Brule and his wife had one child. Brule had also fathered Odendahl's child, for whom he was paying support of $300 per month. In 1998, Brule's annual income was $63,613, however, his base pay, calculated according to a 40-hour work week, was slightly less than $50,000. He had earned the extra income by working overtime and by working shifts, which earned him shift premiums. In 1997, he earned an extra $20,000 in overtime pay as well as worker's compensation. He argued that no significant overtime income should have been imputed to him, as he wished to exercise more access to his children and as there was no incentive for him to work overtime as his bankruptcy had eliminated his debts.

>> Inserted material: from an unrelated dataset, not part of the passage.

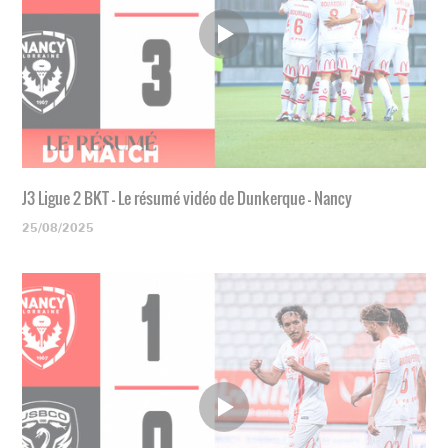
J3 Ligue 2 BKT - Le résumé vidéo de Dunkerque - Nancy
25/08/2025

- What income level should be used to calculate the support payments?
While the court agrees that he's exercising access and may not have quite as much time to work overtime, that does not remove his ability to work some overtime. Both parents must continue to make a fair effort to earn as much as they earned historically. On the facts of the case, Aston held that an imputed income level (under s. 19) of $77,550/year was appropriate for the calculation of support. He was also ordered to share daycare expenses under s. 7(2).
- A court may impute any income as it considers appropriate under s. 19.
- The list in s. 19 is non-exhaustive.
- The courts will distinguish between intentional and unintentional under/unemployment. Only intentional under/unemployment will justify imputed income.
This is not typical of court treatment of overtime or shift work; this was a very fact dependent decision.